WHAT NEEDS TO BE DONE: Count the lines in the rows below that contain the word "User", and give only that number.

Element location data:
# # # # # # #

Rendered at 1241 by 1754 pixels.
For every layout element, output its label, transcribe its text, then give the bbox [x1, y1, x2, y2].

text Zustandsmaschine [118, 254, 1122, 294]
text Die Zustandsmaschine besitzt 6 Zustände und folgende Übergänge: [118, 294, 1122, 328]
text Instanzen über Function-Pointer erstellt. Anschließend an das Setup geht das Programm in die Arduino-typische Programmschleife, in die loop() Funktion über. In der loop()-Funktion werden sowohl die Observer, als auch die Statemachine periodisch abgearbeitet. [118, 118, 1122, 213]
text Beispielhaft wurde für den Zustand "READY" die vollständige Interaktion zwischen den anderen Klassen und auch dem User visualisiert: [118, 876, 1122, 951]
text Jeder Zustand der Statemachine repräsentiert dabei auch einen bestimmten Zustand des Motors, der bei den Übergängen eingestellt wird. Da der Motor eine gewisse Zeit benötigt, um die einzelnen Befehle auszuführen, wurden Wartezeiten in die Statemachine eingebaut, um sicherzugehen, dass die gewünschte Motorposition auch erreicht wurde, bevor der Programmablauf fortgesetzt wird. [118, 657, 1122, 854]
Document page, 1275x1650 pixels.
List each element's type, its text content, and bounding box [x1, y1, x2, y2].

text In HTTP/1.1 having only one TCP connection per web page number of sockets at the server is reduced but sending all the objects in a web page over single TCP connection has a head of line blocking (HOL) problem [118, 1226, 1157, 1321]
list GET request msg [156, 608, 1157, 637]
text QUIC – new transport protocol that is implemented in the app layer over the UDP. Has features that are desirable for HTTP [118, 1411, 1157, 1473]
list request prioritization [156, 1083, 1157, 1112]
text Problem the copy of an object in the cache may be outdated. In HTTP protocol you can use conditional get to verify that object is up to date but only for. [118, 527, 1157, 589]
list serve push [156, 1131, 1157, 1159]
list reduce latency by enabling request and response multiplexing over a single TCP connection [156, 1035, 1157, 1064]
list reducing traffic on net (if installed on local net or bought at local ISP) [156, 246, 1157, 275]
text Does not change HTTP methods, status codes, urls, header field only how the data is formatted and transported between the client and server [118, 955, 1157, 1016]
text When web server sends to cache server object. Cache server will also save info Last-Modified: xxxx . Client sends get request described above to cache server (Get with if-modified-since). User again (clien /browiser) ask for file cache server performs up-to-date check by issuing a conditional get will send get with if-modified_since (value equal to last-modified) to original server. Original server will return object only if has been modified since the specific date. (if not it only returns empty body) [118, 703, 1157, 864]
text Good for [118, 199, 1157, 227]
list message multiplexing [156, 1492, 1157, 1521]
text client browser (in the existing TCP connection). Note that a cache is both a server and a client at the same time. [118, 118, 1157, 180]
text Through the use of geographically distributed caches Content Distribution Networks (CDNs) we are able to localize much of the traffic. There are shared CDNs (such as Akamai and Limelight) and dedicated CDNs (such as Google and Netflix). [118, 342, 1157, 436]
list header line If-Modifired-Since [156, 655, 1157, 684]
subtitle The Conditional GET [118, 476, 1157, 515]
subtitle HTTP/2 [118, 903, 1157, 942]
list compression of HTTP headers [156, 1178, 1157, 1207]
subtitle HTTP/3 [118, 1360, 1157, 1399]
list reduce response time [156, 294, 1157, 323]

# # # # # # #

RESULT OF THIS EXERCISE: 2